A Unidade de Pronto Atendimento (UPA) da Cidade de Deus, no Rio de Janeiro, foi criada para atender pequenas emergências como gripes ou infecções estomacais, mas nos últimos meses passou a receber cada vez mais pessoas baleadas e a ter tiroteios como trilha sonora. Esta pequena unidade pré-fabricada no meio da comunidade se converte, praticamente, em um hospital de campanha aos finais de semana.
Na sexta-feira, 7 de julho, às 22h, o primeiro baleado entrou cambaleando: um homem de 38 anos com um tiro na mão, marcas por todo o corpo e que deixou um rastro de sangue em seu caminho até a sala de emergências.
Enquanto os bebês com febre choravam e alguns idosos aguardavam para ser atendidos, médicos e enfermeiros se apressavam para fornecer os cuidados iniciais para depois poder transferi-lo rapidamente a um dos hospitais próximos, com os equipamentos de cirurgia necessários, mas distante da comunidade.
A cena voltou a se repetir na madrugada de segunda-feira, 17, ainda de forma mais dramática. O intenso tiroteio durante ação do Batalhão de Operações Especiais (Bope) contra os traficantes paralisou a comunidade, fechou escolas, mas não impediu o funcionamento desta UPA 24 horas.
Com somente quatro camas em sua “sala vermelha” de emergência, três baleados chegaram ao local quase simultaneamente. Sem hesitar em meio ao fogo cruzado, a equipe estabilizou a situação e transferiu ao hospital um jovem de 17 anos com um tiro no peito, um homem de 63 anos com um tiro no abdômen e uma idosa de 82 anos que recebeu um tiro no tórax enquanto dormia.

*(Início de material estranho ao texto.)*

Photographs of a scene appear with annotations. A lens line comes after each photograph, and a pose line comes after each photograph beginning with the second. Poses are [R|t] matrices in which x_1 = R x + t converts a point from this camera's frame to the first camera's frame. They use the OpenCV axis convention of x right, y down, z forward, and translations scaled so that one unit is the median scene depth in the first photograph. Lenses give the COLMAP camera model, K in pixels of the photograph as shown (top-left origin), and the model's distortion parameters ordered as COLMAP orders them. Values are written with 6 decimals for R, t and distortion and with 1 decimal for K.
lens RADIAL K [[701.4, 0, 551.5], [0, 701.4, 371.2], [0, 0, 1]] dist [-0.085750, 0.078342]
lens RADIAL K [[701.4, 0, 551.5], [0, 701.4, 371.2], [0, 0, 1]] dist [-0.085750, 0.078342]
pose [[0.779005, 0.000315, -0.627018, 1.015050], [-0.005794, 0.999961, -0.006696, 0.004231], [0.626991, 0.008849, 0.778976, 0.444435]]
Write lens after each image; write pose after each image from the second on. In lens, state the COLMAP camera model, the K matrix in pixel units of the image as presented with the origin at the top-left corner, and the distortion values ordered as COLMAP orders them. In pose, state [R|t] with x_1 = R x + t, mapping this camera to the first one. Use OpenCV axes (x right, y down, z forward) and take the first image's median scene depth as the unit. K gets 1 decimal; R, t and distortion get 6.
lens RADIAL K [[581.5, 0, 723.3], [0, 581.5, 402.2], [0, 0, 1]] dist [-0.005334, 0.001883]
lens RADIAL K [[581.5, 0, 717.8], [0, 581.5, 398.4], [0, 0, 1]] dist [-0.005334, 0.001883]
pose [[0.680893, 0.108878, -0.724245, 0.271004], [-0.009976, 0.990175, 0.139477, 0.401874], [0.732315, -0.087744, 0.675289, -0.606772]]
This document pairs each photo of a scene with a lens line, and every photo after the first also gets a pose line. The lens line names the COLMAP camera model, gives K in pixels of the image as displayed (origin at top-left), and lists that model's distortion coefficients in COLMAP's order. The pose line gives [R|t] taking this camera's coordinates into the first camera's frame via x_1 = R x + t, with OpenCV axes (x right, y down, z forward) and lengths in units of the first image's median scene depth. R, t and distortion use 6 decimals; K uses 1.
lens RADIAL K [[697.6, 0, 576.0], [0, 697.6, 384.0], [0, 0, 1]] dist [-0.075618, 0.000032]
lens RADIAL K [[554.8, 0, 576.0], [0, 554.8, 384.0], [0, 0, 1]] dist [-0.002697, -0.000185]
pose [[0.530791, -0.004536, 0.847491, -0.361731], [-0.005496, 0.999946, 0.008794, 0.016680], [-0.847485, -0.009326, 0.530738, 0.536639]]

“No momento, nós estamos exercendo uma medicina de guerra, literalmente, já que, além dos baleados, as unidades estão localizadas dentro de zonas de conflito”, contou Luiz Alexandre Essinger, diretor médico da RioSaúde, entidade que faz a gestão da UPA, uma das 14 criadas pela Prefeitura do Rio desde 2009.
O aumento dos tiroteios e da violência após a Olimpíada pode ser percebido nos atendimentos a pessoas feridas por tiros nos sete hospitais municipais do Rio: os casos passaram de 720, em 2015 (média de 60 por mês), para 1.652, em 2016 (média de 137,6 por mês). Nos três primeiros meses de deste ano, esse número já era de 593 (média de 197 por mês), segundo a RioSaúde. Equipes de algumas unidades recebem treinamentos de atenção a baleados com bonecos-robô.
Os números de baleados são menores do que nos anos 90, mas a gravidade dos feridos é maior devido à maior potência das armas usadas atualmente. Os centros médicos, como a UPA da Cidade de Deus, já quase não recebem baleados por revólver ou pistolas de nove milímetros, mas em sua maioria por fuzis. “Antes chegava um paciente baleado, mas na maioria das vezes vivo. Hoje, muitas vezes, chega morto”, resume José Roberto Figueiredo, chefe médico na Cidade de Deus.
Funcionários deixam o local
Situações de grande tensão ocorrem na UPA da Cidade de Deus, com policiais buscando criminosos ou traficantes armados. Muitos funcionários não aguentam a pressão, apesar do salário competitivo. Três deixaram a UPA em junho por ‘medo’ e, a cada vez que abrem vagas, as dessa unidade são as últimas a serem preenchidas.
Iara Viana, médica de 27 anos, lembra ainda nervosa como, no final de 2016, a equipe ficou presa e não conseguiu trocar o turno depois que o Comando Vermelho ordenou toque de recolher, bloqueou ruas e trocou tiros com a polícia por horas. Apesar de tudo, ela continua lá. “É gratificante, no final de tudo, poder ajudar a população, as pessoas carentes que precisam realmente. Aqui dá a impressão que nós somos mais médicos, médicos de verdade”, afirma Iara.
Os moradores não aguentam mais. “Dá vontade de ir embora para sumir daqui, a gente não está aguentando mais não, tem muita violência”, lamenta, na sala de espera do local, Rogéria Brites, cozinheira de 57 anos.